The Number of ways of choosing 10 objects out of 31 objects of which 10 are identical and the remaining 21 are distinct, is:

We have a total of 31 objects. 10 of these are identical (say identical balls) and the remaining 21 objects are all distinct. We wish to select exactly 10 objects altogether.

Let us suppose that out of the 10 identical objects we actually pick $$k$$ of them. Because they are identical, picking $$k$$ of them can be done in only one way; there is no further choice involved once the value of $$k$$ is fixed.

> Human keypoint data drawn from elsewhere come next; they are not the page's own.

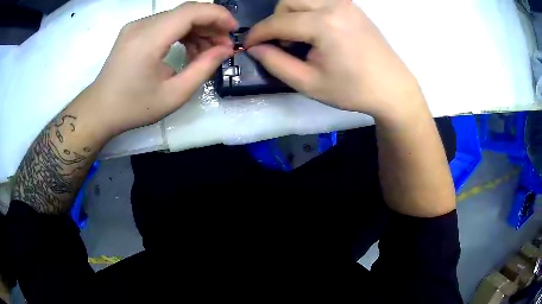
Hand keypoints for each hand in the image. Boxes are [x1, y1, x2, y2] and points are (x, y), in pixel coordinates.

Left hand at [89, 2, 236, 135]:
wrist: (99, 110)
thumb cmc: (133, 107)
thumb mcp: (173, 95)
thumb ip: (203, 68)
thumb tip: (225, 50)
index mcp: (149, 39)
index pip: (192, 11)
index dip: (218, 15)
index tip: (233, 31)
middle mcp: (142, 25)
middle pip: (186, 11)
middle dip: (210, 24)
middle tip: (222, 46)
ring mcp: (136, 26)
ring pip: (177, 16)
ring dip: (197, 29)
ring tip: (206, 52)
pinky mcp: (134, 30)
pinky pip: (165, 23)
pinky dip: (181, 33)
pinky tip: (188, 49)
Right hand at [245, 0, 425, 121]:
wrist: (392, 88)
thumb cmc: (353, 90)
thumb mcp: (309, 83)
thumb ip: (276, 63)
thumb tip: (254, 48)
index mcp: (324, 24)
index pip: (278, 22)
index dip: (257, 34)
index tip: (247, 46)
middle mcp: (334, 5)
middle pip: (288, 1)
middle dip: (277, 21)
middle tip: (283, 44)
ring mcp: (346, 4)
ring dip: (292, 15)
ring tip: (300, 39)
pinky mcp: (352, 7)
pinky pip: (320, 1)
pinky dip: (308, 13)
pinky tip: (316, 32)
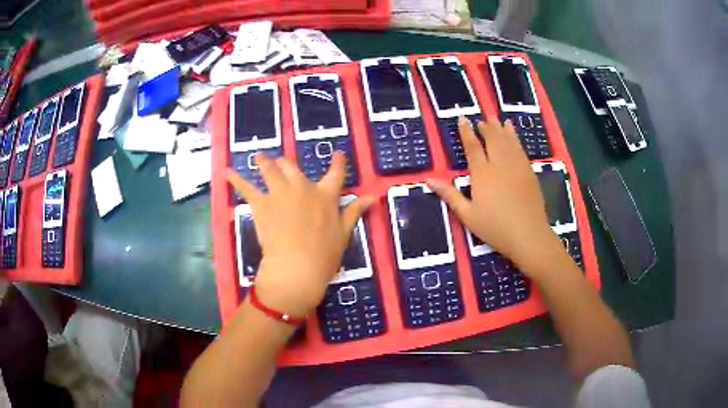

Having decided to take $$k$$ identical objects, we must still choose the remaining $$10-k$$ objects from the 21 distinct ones. The number of ways to choose $$10-k$$ objects out of 21 distinct objects is, by the definition of combinations,

$$\binom{21}{\,10-k\,} = \frac{21!}{(10-k)!\,(21-(10-k))!}.$$

Here $$k$$ can be any integer from 0 up to 10 (we cannot take more than 10 identical objects because we only need 10 in total). Therefore the total number of possible selections is obtained by summing the above expression over all admissible $$k$$:

$$\text{Total ways} \;=\; \sum_{k=0}^{10} \binom{21}{\,10-k\,}.$$

For convenience we perform a change of variable. Put $$r = 10-k$$. Then when $$k = 0$$ we have $$r = 10$$, and when $$k = 10$$ we have $$r = 0$$. Hence $$r$$ runs through all the integers from 0 to 10 inclusive, and the sum rewrites as

$$\text{Total ways} \;=\; \sum_{r=0}^{10} \binom{21}{\,r\,}.$$

Now we recall two standard binomial identities:

1. The Binomial-Theorem sum $$\displaystyle \sum_{r=0}^{n} \binom{n}{r} = 2^{n}.$$

2. The symmetry of binomial coefficients $$\displaystyle \binom{n}{r} = \binom{n}{\,n-r\,}.$$

For our case $$n = 21$$, an odd number. Listing all coefficients $$\binom{21}{0},\binom{21}{1},\dots,\binom{21}{21}$$, there are 22 terms in total. They come in pairs of equal value: $$\binom{21}{0} = \binom{21}{21},\,\binom{21}{1} = \binom{21}{20},$$ and so on, up to $$\binom{21}{10} = \binom{21}{11}.$$ Because 21 is odd, there is no single unpaired “middle” coefficient. Consequently, half of the full binomial sum is obtained by adding the first 11 terms (those with $$r=0$$ to $$r=10$$), and the other half is obtained by the remaining 11 terms (those with $$r=11$$ to $$r=21$$).

Hence we have

$$\sum_{r=0}^{10} \binom{21}{\,r\,} \;=\; \frac{1}{2}\,\sum_{r=0}^{21} \binom{21}{\,r\,} \;=\; \frac{1}{2}\,\bigl(2^{21}\bigr) \;=\; 2^{20}.$$

Therefore the number of ways to choose the required 10 objects is $$2^{20}.$$

Hence, the correct answer is Option A.